(WHAT YOU WILL DO):
Retype every line of the data below, keeping each character, word, and line break unchanged.

(Entries from a data source):
○ ○ ○ ○ ○ ○ ○
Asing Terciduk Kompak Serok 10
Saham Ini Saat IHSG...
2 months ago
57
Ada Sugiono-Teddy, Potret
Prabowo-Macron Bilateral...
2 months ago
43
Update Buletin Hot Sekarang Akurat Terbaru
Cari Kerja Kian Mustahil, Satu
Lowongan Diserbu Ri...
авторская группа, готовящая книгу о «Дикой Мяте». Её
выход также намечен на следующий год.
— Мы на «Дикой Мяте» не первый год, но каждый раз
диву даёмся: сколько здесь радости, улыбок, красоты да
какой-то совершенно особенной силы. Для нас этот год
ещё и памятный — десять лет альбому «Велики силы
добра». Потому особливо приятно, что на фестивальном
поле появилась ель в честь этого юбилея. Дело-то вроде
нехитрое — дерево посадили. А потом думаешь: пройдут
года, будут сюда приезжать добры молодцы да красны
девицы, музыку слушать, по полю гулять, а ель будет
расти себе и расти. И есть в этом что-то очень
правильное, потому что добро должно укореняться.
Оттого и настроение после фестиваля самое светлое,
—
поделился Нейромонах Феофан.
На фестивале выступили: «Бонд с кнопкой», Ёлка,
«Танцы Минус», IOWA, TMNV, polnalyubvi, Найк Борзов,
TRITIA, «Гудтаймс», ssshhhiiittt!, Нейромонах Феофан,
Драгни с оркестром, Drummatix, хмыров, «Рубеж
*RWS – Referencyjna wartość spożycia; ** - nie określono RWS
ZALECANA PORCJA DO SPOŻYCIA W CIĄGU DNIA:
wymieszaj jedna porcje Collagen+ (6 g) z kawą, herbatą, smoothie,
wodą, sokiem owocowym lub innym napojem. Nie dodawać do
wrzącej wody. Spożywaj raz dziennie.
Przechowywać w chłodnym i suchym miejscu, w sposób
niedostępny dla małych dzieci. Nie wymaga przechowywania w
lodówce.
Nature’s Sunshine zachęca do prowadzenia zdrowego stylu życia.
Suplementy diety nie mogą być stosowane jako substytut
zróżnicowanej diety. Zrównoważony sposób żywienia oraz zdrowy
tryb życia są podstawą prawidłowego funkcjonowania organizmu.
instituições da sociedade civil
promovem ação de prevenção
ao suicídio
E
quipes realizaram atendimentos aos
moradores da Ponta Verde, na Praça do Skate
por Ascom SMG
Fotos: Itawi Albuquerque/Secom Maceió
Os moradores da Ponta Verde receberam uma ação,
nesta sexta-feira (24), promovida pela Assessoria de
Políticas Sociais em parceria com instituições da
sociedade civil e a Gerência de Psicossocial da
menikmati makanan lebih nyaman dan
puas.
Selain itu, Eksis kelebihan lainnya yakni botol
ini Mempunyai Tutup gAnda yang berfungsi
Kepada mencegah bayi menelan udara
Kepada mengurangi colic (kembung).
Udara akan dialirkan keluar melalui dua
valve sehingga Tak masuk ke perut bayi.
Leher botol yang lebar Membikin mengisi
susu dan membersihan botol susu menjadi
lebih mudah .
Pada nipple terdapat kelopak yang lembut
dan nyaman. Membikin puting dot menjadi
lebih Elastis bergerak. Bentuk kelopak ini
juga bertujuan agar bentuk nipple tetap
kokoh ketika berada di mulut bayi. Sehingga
○ ○ ○ ○ ○ ○ ○
(SOLVED EXERCISE):
Asing Terciduk Kompak Serok 10
Saham Ini Saat IHSG...
2 months ago
57
Ada Sugiono-Teddy, Potret
Prabowo-Macron Bilateral...
2 months ago
43
Update Buletin Hot Sekarang Akurat Terbaru
Cari Kerja Kian Mustahil, Satu
Lowongan Diserbu Ri...
авторская группа, готовящая книгу о «Дикой Мяте». Её
выход также намечен на следующий год.
— Мы на «Дикой Мяте» не первый год, но каждый раз
диву даёмся: сколько здесь радости, улыбок, красоты да
какой-то совершенно особенной силы. Для нас этот год
ещё и памятный — десять лет альбому «Велики силы
добра». Потому особливо приятно, что на фестивальном
поле появилась ель в честь этого юбилея. Дело-то вроде
нехитрое — дерево посадили. А потом думаешь: пройдут
года, будут сюда приезжать добры молодцы да красны
девицы, музыку слушать, по полю гулять, а ель будет
расти себе и расти. И есть в этом что-то очень
правильное, потому что добро должно укореняться.
Оттого и настроение после фестиваля самое светлое,
—
поделился Нейромонах Феофан.
На фестивале выступили: «Бонд с кнопкой», Ёлка,
«Танцы Минус», IOWA, TMNV, polnalyubvi, Найк Борзов,
TRITIA, «Гудтаймс», ssshhhiiittt!, Нейромонах Феофан,
Драгни с оркестром, Drummatix, хмыров, «Рубеж
*RWS – Referencyjna wartość spożycia; ** - nie określono RWS
ZALECANA PORCJA DO SPOŻYCIA W CIĄGU DNIA:
wymieszaj jedna porcje Collagen+ (6 g) z kawą, herbatą, smoothie,
wodą, sokiem owocowym lub innym napojem. Nie dodawać do
wrzącej wody. Spożywaj raz dziennie.
Przechowywać w chłodnym i suchym miejscu, w sposób
niedostępny dla małych dzieci. Nie wymaga przechowywania w
lodówce.
Nature’s Sunshine zachęca do prowadzenia zdrowego stylu życia.
Suplementy diety nie mogą być stosowane jako substytut
zróżnicowanej diety. Zrównoważony sposób żywienia oraz zdrowy
tryb życia są podstawą prawidłowego funkcjonowania organizmu.
instituições da sociedade civil
promovem ação de prevenção
ao suicídio
E
quipes realizaram atendimentos aos
moradores da Ponta Verde, na Praça do Skate
por Ascom SMG
Fotos: Itawi Albuquerque/Secom Maceió
Os moradores da Ponta Verde receberam uma ação,
nesta sexta-feira (24), promovida pela Assessoria de
Políticas Sociais em parceria com instituições da
sociedade civil e a Gerência de Psicossocial da
menikmati makanan lebih nyaman dan
puas.
Selain itu, Eksis kelebihan lainnya yakni botol
ini Mempunyai Tutup gAnda yang berfungsi
Kepada mencegah bayi menelan udara
Kepada mengurangi colic (kembung).
Udara akan dialirkan keluar melalui dua
valve sehingga Tak masuk ke perut bayi.
Leher botol yang lebar Membikin mengisi
susu dan membersihan botol susu menjadi
lebih mudah .
Pada nipple terdapat kelopak yang lembut
dan nyaman. Membikin puting dot menjadi
lebih Elastis bergerak. Bentuk kelopak ini
juga bertujuan agar bentuk nipple tetap
kokoh ketika berada di mulut bayi. Sehingga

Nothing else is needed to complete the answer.